To kick off the workshop, NAFTC Clean Cities Learning Program Project Manager Catherine Mezera will provide introductions about the NAFTC and the Clean Cities Learning Program, followed by an overview of the U.S. Department of Energy Clean Cities Program by Richard Cromwell III, Coachella Valley Region Clean Cities Coordinator.
Along with extensive classroom instruction, the training will include the opportunity to become familiar with the various types of electric drive and alternative fuel vehicles such as the Chevrolet Volt, Honda Clarity, a propane vehicle provided by Roush CleanTech and many more. Participants will also have a variety of other hands-on training demonstrations such as exploding an airbag, viewing fires with geothermal imaging cameras and much more. Additional information on the Clean Cities Learning Program First Responder Safety Training can be found at http://www.naftc.wvu.edu/cleancitieslearningprogram/firstrespondersafetytraining/overviewfrst.

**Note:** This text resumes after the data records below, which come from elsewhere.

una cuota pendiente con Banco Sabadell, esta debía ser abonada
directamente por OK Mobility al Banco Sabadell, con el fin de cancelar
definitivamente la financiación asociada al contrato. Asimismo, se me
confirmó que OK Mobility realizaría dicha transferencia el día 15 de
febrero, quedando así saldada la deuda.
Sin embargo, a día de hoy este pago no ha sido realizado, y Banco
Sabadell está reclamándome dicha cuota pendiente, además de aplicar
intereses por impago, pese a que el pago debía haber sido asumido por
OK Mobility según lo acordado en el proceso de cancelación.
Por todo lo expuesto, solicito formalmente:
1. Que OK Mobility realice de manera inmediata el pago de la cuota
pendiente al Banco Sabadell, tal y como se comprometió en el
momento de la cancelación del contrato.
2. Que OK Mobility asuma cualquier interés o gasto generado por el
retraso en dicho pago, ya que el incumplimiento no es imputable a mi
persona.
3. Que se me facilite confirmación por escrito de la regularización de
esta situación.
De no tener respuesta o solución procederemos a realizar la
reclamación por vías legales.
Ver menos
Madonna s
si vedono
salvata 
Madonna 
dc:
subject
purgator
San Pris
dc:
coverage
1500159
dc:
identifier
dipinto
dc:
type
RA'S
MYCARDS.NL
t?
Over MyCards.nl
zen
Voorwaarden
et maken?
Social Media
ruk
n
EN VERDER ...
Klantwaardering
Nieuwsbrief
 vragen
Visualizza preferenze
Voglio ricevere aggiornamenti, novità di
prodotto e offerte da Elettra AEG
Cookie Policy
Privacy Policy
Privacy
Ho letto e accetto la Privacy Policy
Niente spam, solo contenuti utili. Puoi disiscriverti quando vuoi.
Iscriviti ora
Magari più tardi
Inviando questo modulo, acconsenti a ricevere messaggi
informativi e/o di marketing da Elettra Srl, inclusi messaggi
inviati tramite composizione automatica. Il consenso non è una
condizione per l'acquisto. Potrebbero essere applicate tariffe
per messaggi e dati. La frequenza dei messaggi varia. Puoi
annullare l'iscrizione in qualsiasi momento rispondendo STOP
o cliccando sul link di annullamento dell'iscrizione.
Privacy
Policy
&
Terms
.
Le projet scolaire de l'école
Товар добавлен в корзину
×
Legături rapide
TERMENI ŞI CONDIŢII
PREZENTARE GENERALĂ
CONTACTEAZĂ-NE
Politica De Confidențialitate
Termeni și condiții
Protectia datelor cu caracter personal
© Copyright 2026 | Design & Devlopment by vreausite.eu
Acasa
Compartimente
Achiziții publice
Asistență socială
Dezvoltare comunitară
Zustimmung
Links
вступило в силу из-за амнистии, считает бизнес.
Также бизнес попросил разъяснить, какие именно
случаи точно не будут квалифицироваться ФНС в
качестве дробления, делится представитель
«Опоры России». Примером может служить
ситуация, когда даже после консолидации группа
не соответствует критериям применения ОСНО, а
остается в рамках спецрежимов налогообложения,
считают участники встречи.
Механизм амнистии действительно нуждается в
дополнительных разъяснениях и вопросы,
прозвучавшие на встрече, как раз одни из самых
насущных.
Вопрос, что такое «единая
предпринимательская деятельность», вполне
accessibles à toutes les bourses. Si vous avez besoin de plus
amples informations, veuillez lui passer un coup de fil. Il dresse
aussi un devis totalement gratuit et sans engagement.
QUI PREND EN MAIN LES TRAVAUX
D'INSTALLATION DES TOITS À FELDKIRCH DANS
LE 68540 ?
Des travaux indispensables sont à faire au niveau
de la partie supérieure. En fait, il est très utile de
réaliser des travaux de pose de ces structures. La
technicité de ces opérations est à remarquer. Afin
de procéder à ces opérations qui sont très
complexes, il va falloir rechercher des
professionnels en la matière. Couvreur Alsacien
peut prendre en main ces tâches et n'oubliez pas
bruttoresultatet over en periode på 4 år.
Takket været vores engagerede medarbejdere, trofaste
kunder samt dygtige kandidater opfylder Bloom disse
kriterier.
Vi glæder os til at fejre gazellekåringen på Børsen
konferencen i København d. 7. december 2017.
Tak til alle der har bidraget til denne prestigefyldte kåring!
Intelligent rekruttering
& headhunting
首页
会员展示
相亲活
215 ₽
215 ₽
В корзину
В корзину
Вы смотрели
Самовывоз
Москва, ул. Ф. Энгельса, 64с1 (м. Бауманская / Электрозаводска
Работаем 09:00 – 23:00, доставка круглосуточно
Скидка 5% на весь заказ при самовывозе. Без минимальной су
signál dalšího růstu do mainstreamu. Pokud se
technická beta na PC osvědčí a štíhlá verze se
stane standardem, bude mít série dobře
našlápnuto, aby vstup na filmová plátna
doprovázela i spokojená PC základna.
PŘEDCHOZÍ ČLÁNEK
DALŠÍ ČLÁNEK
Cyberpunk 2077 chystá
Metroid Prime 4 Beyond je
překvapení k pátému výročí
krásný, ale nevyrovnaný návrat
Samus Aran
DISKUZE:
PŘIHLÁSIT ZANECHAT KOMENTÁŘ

“Alternative fuel and advanced technology vehicles are the future of transportation,” NAFTC Executive Director Al Ebron said. “These next generation vehicles will reduce our nation’s dependence on foreign oil and help keep our air clean. Because alternative fuel and advanced technology vehicles are becoming more prevalent and will continue to increase in popularity, first responders must understand the differences between these cars and trucks and conventional, gasoline-powered vehicles. The First Responder Safety Training provides a proactive approach to keeping emergency personnel and the citizens they serve safe."